Je ne peux vous quitter sans une histoire de pêche de 2023, pour finir cet article. Je suis dans le Kerry, en Irlande, sur une des 7 rivières où je guide. J’ai décidé de prendre 2 saumons aujourd’hui. Le challenge commence là ! Tout pêcheur de saumon, sait que c’est très difficile de partir avec un objectif. Déjà toucher un poisson en quelques heures, c’est bien. En plus, les conditions sont moyennes. Mais ce n’est pas grave, j’ai confiance en moi : l’expérience de milliers d’heures au bord de l’eau à la recherche de salmo salar.  Aujourd’hui, pas de mouche. J’ai décroché un gros saumon il y a 2 jours, à la mouche, et je me dis que je pourrais peut-être le prendre au lancer.

Aparté et histoire sur ce saumon que j’ai perdu : j’arrive en milieu de pool. Je n’ai jamais rien pris dans celui-ci. Il est en effet très pêché par un habitant, au moins une fois par semaine, ce qui est beaucoup ici. Enfin, je ne le sens jamais. Je prends ma dizaine de truites avant d’arriver au milieu du pool qui forme un léger virage à droite. Je reste attentif, ce qui est dur quand il y a autant de poisson. C’est paradoxal, mais quand je pêche le saumon, je n’aime pas voir autant de truites intéressées par ma mouche. C’est bon signe pour la mouche, mais ça fait rater des saumons par inattention. J’arrive sur ce que je suppose le « hot spot ». Bien marqué par un rocher rond en granit.

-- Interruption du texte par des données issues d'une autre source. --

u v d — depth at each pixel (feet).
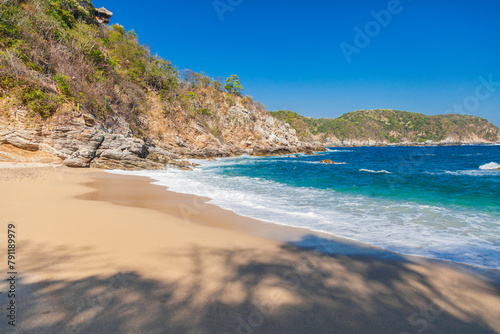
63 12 132.16
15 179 41.19
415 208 29.22
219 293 10.27
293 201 33.22
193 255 14.47
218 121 202.28
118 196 34.14
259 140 215.31
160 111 144.36
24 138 62.13
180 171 76.69
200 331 7.86
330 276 12.34
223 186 46.65
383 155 199.52
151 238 17.15
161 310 8.87
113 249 14.70
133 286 10.49
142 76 159.02
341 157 176.55
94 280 10.87
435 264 14.12
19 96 63.98
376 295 10.64
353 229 21.11
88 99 85.30
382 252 15.92
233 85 261.24
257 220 23.89
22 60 74.64
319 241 17.94
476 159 139.03
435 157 160.56
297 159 153.07
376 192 40.68
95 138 70.74
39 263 12.35
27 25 88.12
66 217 21.15
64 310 8.56
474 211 27.71
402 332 8.24
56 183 41.04
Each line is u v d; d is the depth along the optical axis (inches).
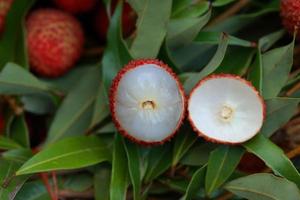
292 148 14.6
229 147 13.8
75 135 15.3
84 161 13.9
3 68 15.1
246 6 15.6
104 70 14.4
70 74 16.4
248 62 14.5
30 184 14.3
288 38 15.1
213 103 13.7
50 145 14.0
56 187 14.4
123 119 13.5
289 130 14.6
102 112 14.8
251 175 13.5
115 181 13.5
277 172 13.2
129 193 14.5
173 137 14.2
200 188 13.9
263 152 13.4
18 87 15.3
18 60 15.7
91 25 16.9
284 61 13.9
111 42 14.5
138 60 13.6
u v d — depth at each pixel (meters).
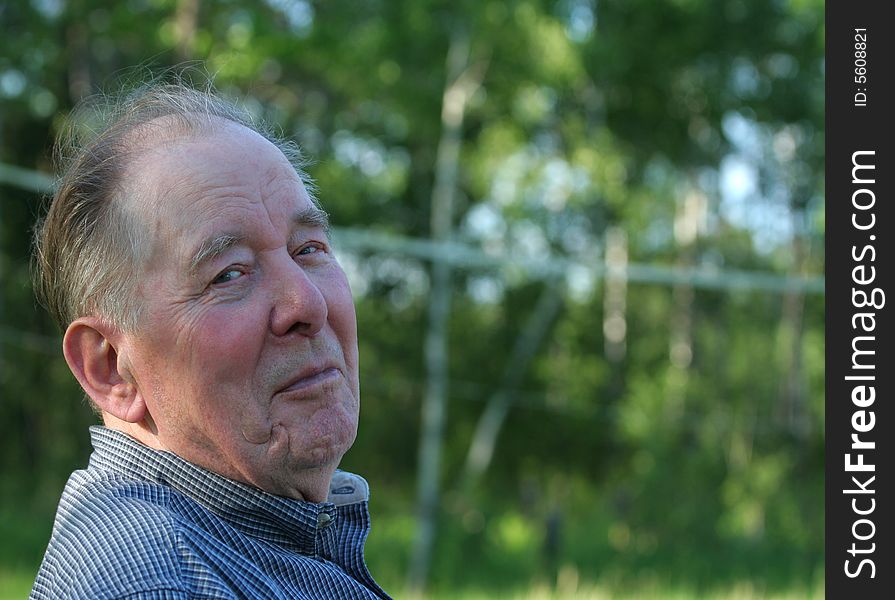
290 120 19.11
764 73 20.28
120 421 1.44
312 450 1.36
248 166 1.39
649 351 22.56
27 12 16.34
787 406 23.91
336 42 15.80
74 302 1.40
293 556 1.38
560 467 21.33
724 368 23.66
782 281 12.28
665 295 23.34
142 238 1.34
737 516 18.75
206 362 1.33
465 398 20.83
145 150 1.38
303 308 1.35
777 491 19.31
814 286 12.35
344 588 1.41
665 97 19.61
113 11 16.28
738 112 20.19
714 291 23.69
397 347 20.64
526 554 15.34
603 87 18.75
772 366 24.11
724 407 22.06
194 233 1.33
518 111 17.56
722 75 19.66
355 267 20.34
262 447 1.35
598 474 21.42
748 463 20.19
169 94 1.55
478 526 16.81
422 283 20.72
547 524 14.39
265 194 1.39
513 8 16.02
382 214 20.22
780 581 13.55
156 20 15.91
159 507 1.27
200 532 1.28
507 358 20.81
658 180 21.48
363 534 1.58
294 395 1.36
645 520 18.20
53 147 1.59
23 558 12.34
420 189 20.34
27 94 16.61
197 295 1.34
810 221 23.19
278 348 1.35
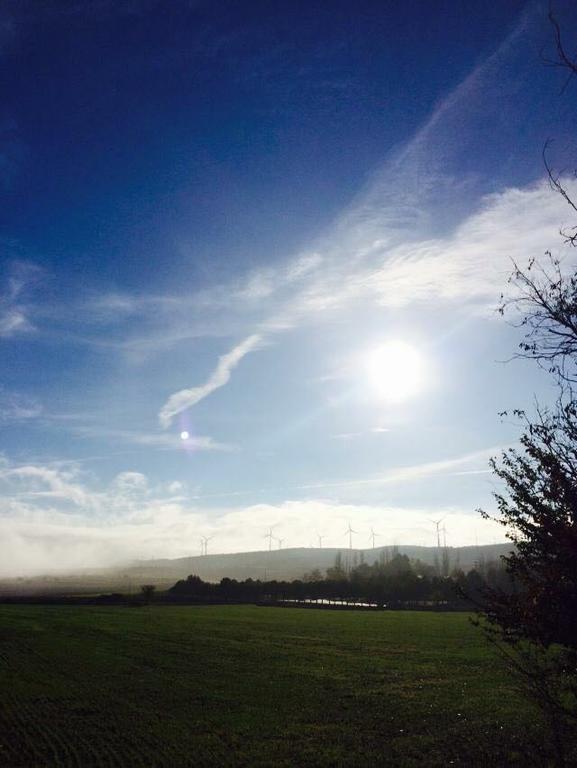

 La magie arrive, et je sais immédiatement que c’est un saumon : je sens une belle tirée, prend ma soie, et lève la canne. Il est au bout, remonte le courant sûr de lui. Je sais déjà que ça fait plus de 6 livres alors que je ne l’ai pas vu. Je rembobine tant bien que mal. Il vient à ma hauteur. Le combat continue, et il plonge beaucoup dans la fosse à mes pieds. Je gagne 5 m, et il les regagne systématiquement. Je pense que j’ai mon record. Depuis le départ, il fait trembler ma canne à mouche avec ces coups de tête. Souvent synonyme d’un gros saumon. Et puis, il sort de la fosse, me fait un grand rush, et se décroche. Je finirais donc la journée avec la deuxième bredouille de ma saison en Irlande, mais content d’avoir leurré un beau poisson. Le plus frustrant, est que durant ces deux minutes, je n’ai pas vu le poisson. Je ne sais pas sa taille, ni s’il était aussi gros que dans mes rêves…

Est ce un poisson aussi beau que j’ai perdu ? Ce jour là, je pêcherai 1h30 en tout, et en prendrait un autre de 4 lbs !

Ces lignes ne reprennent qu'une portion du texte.